### What you should do:
From the line with "Table 5. Correlations" through the line with "Table 4. Parents’ practices regarding food", inclusive, return each line of the data below exactly and leave the rest out.

### Materials provided:

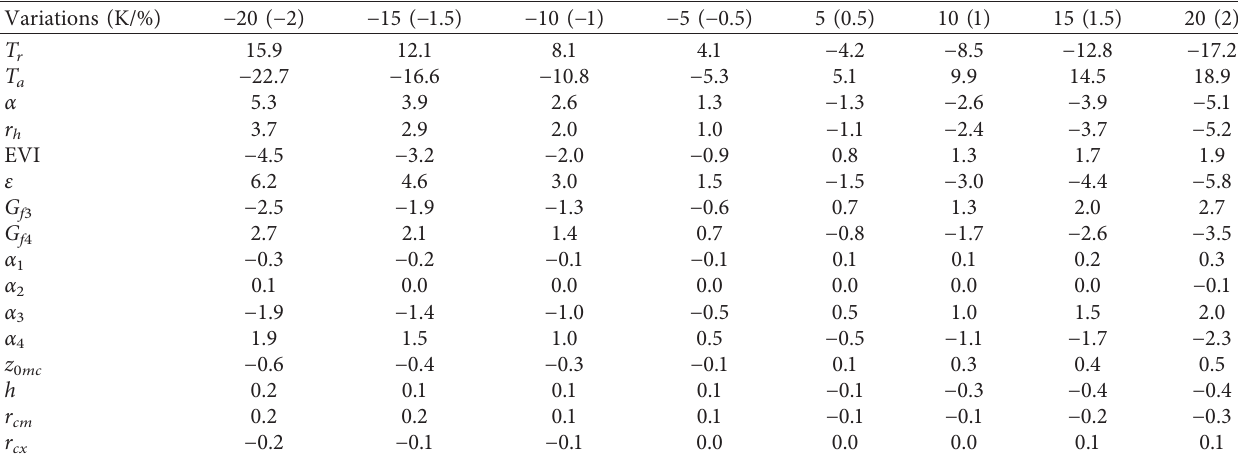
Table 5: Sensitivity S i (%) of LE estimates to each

---

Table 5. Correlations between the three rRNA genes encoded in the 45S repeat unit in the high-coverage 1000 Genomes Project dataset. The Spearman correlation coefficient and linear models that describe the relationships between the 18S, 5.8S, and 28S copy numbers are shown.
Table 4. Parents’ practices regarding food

### Task response:
Table 5. Correlations between the three rRNA genes encoded in the 45S repeat unit in the high-coverage 1000 Genomes Project dataset. The Spearman correlation coefficient and linear models that describe the relationships between the 18S, 5.8S, and 28S copy numbers are shown.
Table 4. Parents’ practices regarding food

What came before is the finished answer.